I feel blessed and more full, having read this tale.

Rating: 5 stars
Summary: This Is What Tolkien Meant
Review: After reading Tolkien's "Beowulf: The Monsters and the Critics" as well as his epic fantasy, my own path was set: I became an English medievalist and, in fact, as a senior graduate student, taught Beowulf under the direction of William Alfred of Harvard before graduating and going on to become a writer of fantasy and science fiction.

I've tried to do my own alliterative translations: Mr. Heaney's translation comes as a delight for a number of reasons. Chief among them is this: he's the best poet to tackle BEOWULF since the original -scop-. Even 20 years after my grad school days, I read Old English. Heaney has produced a translation that is profoundly moving. If he sometimes diverges from the four-stress alliterative pattern, with the third stress being the main one, it's by design -- and he's explained it. He spares us the most convoluted kennings, but gives us, instead, the tautness, the spaces between the words, the pauses for thought, tension, and what Tolkien and Auden referred to as the Northern Thing -- the austere combination of faith and darkness that is Wyrd. It's a solid translation and a fine poem in Heaney's hands.

And it consoles me for not having a full translation by Tolkien and that John Gardner never lived to translate BEOWULF as he had hoped.

It is also delightful to consider that, for the first time since the death of T.S. Eliot, poetry is going to the top of the best-seller lists.

Mr. Heaney, although he is not a ring-giver, rings true, and has given us a great gift.

Rating: 5 stars
Summary: An ancient epic comes to life
Review: I have to be honest that my first encounter with "Beowulf" was not an enjoyable one. Lacking a translation by a master poet like Seamus Heaney, I read the old Burton Raffel translation which, though venerable, lacked a sense of the poem that Beowulf is.

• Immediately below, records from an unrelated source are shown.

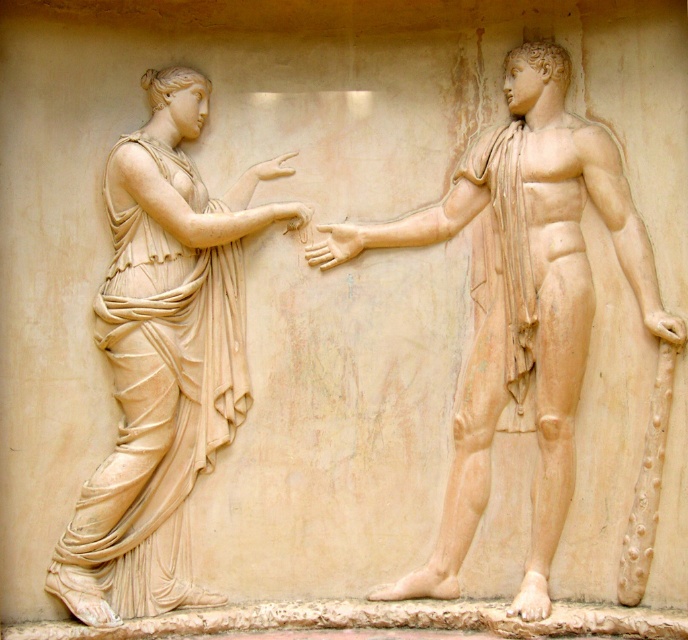
Is marble statue at right positioned at the back of matte beige draped figure at left?

No, it is not.

Is point (568, 147) in front of point (155, 476)?

Yes, it is.

Does point (506, 404) come in front of point (202, 604)?

Yes.

You are a GUI agent. You are given a task and a screenshot of the screen. Output one action in this format:
    pyautogui.click(x=<x>, y=<y>)
    Task: Click on the marble statue at right
    The height and width of the screenshot is (640, 688).
    Given the screenshot: What is the action you would take?
    pyautogui.click(x=522, y=305)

When I found that Heaney was developing a new translation of Beowulf, I became eager to revisit the poem a second time. What he has produced is no less than a treasure, not only for its poetry, but for the strong sense of history that permeates the book.

Heaney has been well-recognized for his own poetry and has produced here a dynamic translation of an ancient poem that still has relevance for crusaders and defenders today. To be sure, the Anglo-Saxon world he and the un-named ancient poet portray is vastly different from the one we know. There are very few women; the brave men who populate the story are slain bloodily by dark monsters and dragons. Gold and chain mail glisten and clank. Heaney brings all of these sights and sounds to life in the cadence of the poem; guttural, with two sub-lines per line. I found myself trying to make sense of the Anglo-Saxon just as much as I read the modern English translation. This was initially frustrating owing to the lack of a pronounciation guide, but I actually found understanding the Saxon alphabet and figuring out what I could of the grammar to be a challenge.

This leads me to the second joy of this translation, which is the sense of history that it is filled with. Heany writes of his own Irish-Gaelic background and how it informed his use of language in translating the poem. Beowulf is an ancient text that survived for hundreds of years in the oral bardic tradition, then in a single copy at the British Museum. What we have left to us is a living relic of language and sound. That the English language itself has changed so much since Beowulf was written is at once amazing and frightening. What will our heirs be reading in a thousand years? What will they sound like? What can we offer to them?

In any case, Seamus Heaney has given us a treasure.

Rating: 5 stars
Summary: Beowulf-Learning Lifes Lessons
Review: "Y Tu Brute" That's how much this new translation of a very, very, very, old book moves me. I cant say enough but lets give it a go. My favorite part of the book was when Beowulf kills the evil king. Whats his name again? Claudius. I also like when he insults Ophelia. Calling her a harlot. Ha Ha Haa.